Task item: Only the lines from the start of the entries up to and including the line with "নির্ধারণ করতে UA" should be written out, exactly as they stand.

*** Material for this exercise ***

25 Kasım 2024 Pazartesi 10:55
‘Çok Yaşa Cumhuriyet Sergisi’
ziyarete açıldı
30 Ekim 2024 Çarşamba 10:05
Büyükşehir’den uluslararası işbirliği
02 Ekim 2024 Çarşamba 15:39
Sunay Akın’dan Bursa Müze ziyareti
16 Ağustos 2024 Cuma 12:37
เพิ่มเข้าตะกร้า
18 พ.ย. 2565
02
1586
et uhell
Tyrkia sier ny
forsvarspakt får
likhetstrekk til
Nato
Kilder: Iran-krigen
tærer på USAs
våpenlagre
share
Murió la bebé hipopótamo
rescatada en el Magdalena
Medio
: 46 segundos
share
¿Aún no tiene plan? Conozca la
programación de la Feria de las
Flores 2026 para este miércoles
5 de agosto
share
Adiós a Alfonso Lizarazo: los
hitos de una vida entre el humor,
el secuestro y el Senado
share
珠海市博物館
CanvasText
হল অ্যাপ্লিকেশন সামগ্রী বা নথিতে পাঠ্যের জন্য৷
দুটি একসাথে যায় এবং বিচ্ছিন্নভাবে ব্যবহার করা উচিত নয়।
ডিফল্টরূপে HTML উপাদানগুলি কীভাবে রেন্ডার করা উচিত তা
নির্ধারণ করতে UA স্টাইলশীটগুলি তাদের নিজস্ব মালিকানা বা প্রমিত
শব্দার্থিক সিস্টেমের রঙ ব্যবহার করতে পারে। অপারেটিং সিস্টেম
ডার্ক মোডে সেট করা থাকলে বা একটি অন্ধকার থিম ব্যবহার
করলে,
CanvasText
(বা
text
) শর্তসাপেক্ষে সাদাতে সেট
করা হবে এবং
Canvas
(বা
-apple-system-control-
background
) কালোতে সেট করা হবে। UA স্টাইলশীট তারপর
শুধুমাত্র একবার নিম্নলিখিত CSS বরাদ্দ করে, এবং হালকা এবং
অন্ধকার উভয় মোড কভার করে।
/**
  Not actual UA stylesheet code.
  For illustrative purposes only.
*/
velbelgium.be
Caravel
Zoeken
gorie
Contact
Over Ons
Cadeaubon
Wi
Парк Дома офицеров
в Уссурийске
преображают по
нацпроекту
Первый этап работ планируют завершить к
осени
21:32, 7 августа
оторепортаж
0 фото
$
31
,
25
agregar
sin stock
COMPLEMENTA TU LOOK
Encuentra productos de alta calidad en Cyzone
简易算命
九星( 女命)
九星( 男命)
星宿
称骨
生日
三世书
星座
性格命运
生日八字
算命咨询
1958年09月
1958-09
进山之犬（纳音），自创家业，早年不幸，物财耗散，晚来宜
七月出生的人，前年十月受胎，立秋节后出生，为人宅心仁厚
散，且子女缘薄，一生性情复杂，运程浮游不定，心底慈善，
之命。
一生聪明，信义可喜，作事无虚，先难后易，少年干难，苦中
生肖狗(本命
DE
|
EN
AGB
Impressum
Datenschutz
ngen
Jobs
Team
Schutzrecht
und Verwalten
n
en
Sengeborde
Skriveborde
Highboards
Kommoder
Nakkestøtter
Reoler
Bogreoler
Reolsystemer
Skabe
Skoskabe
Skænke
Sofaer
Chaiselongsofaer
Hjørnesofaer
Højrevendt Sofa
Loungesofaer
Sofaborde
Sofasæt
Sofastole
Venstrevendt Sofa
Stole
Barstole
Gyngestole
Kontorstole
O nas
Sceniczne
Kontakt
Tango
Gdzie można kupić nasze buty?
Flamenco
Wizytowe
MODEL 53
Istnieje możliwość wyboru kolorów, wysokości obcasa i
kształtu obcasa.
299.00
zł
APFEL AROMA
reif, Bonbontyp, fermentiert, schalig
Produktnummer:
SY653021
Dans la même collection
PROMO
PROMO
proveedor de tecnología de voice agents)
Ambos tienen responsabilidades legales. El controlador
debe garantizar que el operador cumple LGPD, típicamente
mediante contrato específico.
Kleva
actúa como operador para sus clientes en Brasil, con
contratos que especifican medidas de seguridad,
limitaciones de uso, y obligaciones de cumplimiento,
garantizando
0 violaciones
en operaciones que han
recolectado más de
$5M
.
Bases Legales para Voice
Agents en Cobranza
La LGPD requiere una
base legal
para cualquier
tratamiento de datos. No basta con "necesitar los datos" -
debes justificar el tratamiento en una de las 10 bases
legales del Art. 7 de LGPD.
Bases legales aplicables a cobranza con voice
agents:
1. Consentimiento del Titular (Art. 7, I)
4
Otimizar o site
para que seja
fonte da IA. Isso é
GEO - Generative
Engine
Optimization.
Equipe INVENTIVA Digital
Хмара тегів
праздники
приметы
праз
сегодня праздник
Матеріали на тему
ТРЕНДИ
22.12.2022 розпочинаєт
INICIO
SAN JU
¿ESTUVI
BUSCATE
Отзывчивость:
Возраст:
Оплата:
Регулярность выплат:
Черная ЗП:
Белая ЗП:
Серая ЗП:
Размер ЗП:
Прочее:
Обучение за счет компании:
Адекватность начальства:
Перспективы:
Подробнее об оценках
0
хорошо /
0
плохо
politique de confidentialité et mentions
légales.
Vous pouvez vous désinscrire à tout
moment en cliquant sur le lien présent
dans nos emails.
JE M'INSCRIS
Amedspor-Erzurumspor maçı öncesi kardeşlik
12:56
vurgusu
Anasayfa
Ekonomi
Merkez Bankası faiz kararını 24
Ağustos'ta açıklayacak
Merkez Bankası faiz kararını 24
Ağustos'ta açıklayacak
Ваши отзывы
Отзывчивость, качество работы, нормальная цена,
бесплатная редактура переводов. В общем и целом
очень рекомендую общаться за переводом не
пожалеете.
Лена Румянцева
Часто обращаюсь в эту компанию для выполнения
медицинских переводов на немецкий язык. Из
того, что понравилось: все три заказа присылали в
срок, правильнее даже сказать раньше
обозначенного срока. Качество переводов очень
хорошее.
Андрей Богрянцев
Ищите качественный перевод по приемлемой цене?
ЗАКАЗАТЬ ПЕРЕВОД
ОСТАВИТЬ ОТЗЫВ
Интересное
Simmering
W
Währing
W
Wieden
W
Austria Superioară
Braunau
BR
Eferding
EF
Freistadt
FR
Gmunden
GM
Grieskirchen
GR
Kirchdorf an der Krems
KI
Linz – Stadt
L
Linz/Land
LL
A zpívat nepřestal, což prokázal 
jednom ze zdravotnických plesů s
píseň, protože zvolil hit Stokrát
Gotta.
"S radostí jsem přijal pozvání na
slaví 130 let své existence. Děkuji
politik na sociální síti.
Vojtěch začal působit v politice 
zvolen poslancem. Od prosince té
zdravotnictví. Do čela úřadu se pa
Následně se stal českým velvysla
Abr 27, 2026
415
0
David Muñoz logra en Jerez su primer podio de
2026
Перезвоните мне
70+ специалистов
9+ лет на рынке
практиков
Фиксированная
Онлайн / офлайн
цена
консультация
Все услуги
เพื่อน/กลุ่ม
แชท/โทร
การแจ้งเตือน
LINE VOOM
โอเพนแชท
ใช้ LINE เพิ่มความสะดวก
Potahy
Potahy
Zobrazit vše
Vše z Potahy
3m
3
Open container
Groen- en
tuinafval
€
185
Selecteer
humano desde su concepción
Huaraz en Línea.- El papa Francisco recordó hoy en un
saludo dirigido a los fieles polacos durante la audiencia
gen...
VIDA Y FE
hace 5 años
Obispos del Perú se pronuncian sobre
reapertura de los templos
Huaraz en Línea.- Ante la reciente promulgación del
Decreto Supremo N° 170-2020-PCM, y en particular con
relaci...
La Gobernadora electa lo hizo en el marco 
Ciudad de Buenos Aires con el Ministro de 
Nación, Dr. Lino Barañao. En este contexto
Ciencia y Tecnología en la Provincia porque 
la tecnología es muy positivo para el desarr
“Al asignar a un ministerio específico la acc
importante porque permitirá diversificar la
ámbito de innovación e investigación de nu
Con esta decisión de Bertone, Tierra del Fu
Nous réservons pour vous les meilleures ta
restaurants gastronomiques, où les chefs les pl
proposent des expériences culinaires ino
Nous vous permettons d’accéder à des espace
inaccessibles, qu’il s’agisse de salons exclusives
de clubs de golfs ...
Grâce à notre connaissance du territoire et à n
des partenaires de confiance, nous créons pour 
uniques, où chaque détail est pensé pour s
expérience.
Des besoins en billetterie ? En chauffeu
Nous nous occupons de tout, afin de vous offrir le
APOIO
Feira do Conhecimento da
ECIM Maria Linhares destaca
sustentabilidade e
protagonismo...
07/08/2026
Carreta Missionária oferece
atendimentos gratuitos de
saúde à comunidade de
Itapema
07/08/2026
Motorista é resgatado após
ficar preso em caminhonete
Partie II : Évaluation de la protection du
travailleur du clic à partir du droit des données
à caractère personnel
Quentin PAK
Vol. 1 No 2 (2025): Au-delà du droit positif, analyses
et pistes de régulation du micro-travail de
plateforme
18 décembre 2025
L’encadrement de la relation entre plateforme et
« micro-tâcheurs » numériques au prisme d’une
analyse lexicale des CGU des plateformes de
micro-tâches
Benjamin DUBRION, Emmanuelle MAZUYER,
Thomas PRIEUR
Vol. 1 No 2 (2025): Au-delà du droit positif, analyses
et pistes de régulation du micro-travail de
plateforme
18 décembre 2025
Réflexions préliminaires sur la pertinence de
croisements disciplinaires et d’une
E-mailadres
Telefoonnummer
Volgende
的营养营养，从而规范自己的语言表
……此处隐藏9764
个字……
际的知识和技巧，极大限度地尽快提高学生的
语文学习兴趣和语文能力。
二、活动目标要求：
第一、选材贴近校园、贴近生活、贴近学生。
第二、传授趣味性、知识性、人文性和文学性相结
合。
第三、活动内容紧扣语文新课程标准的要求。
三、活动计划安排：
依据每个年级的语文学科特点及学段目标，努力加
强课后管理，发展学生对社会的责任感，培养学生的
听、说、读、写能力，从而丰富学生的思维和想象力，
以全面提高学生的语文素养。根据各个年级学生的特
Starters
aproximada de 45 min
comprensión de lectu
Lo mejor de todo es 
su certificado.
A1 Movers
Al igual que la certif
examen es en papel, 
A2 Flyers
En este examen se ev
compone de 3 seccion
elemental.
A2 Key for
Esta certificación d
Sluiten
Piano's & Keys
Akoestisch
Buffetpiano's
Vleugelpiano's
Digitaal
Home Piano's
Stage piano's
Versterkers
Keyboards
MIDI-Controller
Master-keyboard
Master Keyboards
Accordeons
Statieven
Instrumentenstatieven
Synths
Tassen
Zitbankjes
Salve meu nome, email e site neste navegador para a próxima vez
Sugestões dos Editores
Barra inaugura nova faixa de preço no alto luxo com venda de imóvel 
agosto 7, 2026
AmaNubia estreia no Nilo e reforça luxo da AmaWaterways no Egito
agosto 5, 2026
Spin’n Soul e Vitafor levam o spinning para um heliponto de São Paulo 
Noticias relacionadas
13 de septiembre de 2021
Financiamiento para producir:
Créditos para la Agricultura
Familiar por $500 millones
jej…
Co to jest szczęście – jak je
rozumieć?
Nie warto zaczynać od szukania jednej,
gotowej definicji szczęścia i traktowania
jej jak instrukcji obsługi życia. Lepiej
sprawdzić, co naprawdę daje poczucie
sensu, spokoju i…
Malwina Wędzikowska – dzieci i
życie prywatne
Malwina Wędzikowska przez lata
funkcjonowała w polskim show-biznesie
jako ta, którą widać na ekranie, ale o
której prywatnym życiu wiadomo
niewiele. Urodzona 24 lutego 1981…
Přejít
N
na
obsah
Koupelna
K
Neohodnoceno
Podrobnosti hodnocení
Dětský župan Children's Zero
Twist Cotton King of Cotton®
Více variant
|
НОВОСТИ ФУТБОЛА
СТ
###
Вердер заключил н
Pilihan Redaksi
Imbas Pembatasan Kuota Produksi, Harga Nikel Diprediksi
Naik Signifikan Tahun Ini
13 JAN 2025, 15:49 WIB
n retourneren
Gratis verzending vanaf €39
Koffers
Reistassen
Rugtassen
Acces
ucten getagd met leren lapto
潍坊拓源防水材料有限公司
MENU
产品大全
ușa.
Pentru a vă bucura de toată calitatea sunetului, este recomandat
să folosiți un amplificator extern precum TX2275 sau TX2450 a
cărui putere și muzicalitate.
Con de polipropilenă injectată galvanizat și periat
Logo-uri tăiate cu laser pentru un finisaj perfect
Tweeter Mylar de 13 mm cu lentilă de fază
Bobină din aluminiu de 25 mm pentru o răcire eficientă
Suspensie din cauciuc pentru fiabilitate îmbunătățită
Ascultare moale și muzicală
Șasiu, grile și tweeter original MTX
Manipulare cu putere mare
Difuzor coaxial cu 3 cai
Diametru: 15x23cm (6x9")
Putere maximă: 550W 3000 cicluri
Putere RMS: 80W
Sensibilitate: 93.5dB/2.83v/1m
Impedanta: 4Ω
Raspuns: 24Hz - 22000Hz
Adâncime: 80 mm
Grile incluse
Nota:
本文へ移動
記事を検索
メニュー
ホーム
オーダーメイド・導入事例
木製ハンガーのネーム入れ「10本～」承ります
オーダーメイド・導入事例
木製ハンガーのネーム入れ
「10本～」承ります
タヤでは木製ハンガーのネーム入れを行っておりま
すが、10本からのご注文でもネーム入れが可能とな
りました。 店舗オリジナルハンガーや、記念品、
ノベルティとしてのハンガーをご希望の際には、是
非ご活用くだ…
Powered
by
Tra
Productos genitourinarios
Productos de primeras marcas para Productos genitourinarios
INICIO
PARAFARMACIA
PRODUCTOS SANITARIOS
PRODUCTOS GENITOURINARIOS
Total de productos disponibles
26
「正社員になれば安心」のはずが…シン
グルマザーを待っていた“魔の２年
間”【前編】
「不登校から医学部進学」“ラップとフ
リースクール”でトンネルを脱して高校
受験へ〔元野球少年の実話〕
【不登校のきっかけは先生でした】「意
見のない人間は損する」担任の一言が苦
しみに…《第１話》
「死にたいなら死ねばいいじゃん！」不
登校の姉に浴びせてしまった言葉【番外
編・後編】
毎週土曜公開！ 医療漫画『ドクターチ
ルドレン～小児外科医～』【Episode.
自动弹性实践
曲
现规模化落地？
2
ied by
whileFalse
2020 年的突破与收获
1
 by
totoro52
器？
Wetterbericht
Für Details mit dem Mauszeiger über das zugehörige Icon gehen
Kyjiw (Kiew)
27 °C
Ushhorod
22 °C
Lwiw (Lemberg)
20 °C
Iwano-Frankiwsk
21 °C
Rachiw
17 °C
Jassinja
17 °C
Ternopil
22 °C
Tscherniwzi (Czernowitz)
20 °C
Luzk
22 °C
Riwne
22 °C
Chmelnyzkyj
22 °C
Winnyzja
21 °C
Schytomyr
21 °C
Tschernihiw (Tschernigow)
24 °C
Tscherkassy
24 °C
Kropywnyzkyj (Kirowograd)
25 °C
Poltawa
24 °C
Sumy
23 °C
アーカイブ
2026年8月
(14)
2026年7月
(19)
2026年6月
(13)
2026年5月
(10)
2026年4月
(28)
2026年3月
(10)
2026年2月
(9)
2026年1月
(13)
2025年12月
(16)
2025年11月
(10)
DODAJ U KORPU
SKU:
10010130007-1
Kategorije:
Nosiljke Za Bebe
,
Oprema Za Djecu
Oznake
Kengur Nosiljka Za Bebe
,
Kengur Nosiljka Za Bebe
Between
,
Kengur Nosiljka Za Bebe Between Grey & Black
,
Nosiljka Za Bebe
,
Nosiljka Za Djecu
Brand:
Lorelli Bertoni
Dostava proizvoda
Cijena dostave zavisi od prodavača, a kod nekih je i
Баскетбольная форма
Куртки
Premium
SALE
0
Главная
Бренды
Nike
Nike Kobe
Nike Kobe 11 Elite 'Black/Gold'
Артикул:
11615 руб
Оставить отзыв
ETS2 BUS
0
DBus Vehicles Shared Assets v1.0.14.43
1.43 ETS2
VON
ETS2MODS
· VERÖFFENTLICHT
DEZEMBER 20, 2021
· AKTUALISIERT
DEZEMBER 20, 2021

*** End of Material for this exercise ***

Answer for this exercise:
25 Kasım 2024 Pazartesi 10:55
‘Çok Yaşa Cumhuriyet Sergisi’
ziyarete açıldı
30 Ekim 2024 Çarşamba 10:05
Büyükşehir’den uluslararası işbirliği
02 Ekim 2024 Çarşamba 15:39
Sunay Akın’dan Bursa Müze ziyareti
16 Ağustos 2024 Cuma 12:37
เพิ่มเข้าตะกร้า
18 พ.ย. 2565
02
1586
et uhell
Tyrkia sier ny
forsvarspakt får
likhetstrekk til
Nato
Kilder: Iran-krigen
tærer på USAs
våpenlagre
share
Murió la bebé hipopótamo
rescatada en el Magdalena
Medio
: 46 segundos
share
¿Aún no tiene plan? Conozca la
programación de la Feria de las
Flores 2026 para este miércoles
5 de agosto
share
Adiós a Alfonso Lizarazo: los
hitos de una vida entre el humor,
el secuestro y el Senado
share
珠海市博物館
CanvasText
হল অ্যাপ্লিকেশন সামগ্রী বা নথিতে পাঠ্যের জন্য৷
দুটি একসাথে যায় এবং বিচ্ছিন্নভাবে ব্যবহার করা উচিত নয়।
ডিফল্টরূপে HTML উপাদানগুলি কীভাবে রেন্ডার করা উচিত তা
নির্ধারণ করতে UA স্টাইলশীটগুলি তাদের নিজস্ব মালিকানা বা প্রমিত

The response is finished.